WORK REQUEST. Every entry in the listing below is to be output unchanged.

RECORD SET.
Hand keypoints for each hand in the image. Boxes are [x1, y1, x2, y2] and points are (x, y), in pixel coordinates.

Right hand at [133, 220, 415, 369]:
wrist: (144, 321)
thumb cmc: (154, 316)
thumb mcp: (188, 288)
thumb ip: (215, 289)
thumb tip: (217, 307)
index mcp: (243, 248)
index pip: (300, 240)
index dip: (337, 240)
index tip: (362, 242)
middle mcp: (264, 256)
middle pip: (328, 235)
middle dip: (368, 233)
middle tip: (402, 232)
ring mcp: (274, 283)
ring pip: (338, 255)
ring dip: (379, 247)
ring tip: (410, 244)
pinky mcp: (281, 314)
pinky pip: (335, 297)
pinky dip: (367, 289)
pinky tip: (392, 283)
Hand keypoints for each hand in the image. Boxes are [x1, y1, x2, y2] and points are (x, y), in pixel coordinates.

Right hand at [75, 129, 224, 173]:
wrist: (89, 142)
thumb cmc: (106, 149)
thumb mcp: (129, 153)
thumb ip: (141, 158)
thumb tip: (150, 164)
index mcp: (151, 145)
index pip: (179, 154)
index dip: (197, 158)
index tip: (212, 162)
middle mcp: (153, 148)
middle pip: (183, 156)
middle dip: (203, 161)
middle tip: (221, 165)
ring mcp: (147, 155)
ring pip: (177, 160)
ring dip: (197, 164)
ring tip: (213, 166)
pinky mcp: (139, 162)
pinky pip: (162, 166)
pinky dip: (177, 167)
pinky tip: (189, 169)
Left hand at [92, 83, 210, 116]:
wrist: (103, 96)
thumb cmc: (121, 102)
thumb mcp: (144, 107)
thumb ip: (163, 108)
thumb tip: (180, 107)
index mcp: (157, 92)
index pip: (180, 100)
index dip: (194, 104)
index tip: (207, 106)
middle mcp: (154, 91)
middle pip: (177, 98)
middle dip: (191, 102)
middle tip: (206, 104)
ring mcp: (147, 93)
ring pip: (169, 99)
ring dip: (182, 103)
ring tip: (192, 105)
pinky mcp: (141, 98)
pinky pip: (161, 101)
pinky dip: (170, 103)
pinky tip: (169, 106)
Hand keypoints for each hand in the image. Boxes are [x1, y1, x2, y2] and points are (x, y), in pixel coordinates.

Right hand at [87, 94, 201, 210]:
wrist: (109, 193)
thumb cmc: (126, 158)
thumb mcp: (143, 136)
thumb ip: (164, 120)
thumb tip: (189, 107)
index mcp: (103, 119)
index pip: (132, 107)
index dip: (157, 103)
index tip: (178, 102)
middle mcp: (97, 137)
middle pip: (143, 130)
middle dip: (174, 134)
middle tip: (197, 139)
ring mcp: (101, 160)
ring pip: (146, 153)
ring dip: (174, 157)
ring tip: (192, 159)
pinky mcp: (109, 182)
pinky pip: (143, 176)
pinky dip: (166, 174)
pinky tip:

OUTPUT FOR THIS TASK.
Hand keypoints for each hand in the image. Boxes are [x1, y1, x2, y2] and points are (x, y), in pixel coordinates.

Right hand at [133, 220, 415, 369]:
wrist: (144, 321)
thumb cmc: (154, 316)
thumb mcp: (188, 288)
thumb ip: (215, 289)
thumb tip: (217, 307)
index mcp: (243, 248)
index pip: (300, 240)
index dip: (337, 240)
index tip: (362, 242)
middle mcp: (264, 256)
middle pip: (328, 235)
middle dip: (368, 233)
middle tip: (402, 232)
ring mcp: (274, 283)
ring pip: (338, 255)
ring dip: (379, 247)
ring tip: (410, 244)
pinky mcp: (281, 314)
pinky pip: (335, 297)
pinky dip: (367, 289)
pinky tip: (392, 283)
Hand keypoints for each hand in the image. Boxes are [x1, y1, x2, y2] and points are (x, y), in pixel coordinates.

Right hand at [75, 129, 224, 173]:
wrist: (89, 142)
thumb cmc: (106, 149)
thumb mcp: (129, 153)
thumb ip: (141, 158)
thumb tip: (150, 164)
index mcp: (151, 145)
index pip: (179, 154)
index dip: (197, 158)
index tip: (212, 162)
middle mcp: (153, 148)
middle pip: (183, 156)
middle dip: (203, 161)
middle tip: (221, 165)
ring mcp: (147, 155)
ring pip: (177, 160)
ring dip: (197, 164)
ring tip: (213, 166)
pinky mcp: (139, 162)
pinky pip: (162, 166)
pinky dip: (177, 167)
pinky tip: (189, 169)
Left hand at [92, 83, 210, 116]:
wrist: (103, 96)
thumb cmc: (121, 102)
thumb mcp: (144, 107)
thumb ip: (163, 108)
thumb tip: (180, 107)
index mcp: (157, 92)
index pip: (180, 100)
index dip: (194, 104)
index tip: (207, 106)
middle mcp: (154, 91)
middle pip: (177, 98)
middle dip: (191, 102)
middle tip: (206, 104)
ring mcp: (147, 93)
ring pip: (169, 99)
ring dip: (182, 103)
ring tip: (192, 105)
pinky mcp: (141, 98)
pinky pip: (161, 101)
pinky dip: (170, 103)
pinky tip: (169, 106)
Hand keypoints for each hand in the image. Boxes are [x1, y1, x2, y2] and points are (x, y), in pixel coordinates.

Right hand at [87, 94, 201, 210]:
wrist: (109, 193)
thumb cmc: (126, 158)
thumb mcp: (143, 136)
thumb ip: (164, 120)
thumb tip: (189, 107)
index mcp: (103, 119)
index pip: (132, 107)
index dip: (157, 103)
index tip: (178, 102)
middle mcp: (97, 137)
middle pip: (143, 130)
middle dip: (174, 134)
middle tip: (197, 139)
ring mcp: (101, 160)
ring pip: (146, 153)
ring dip: (174, 157)
ring tip: (192, 159)
pinky mcp: (109, 182)
pinky pip: (143, 176)
pinky dip: (166, 174)
pinky tip:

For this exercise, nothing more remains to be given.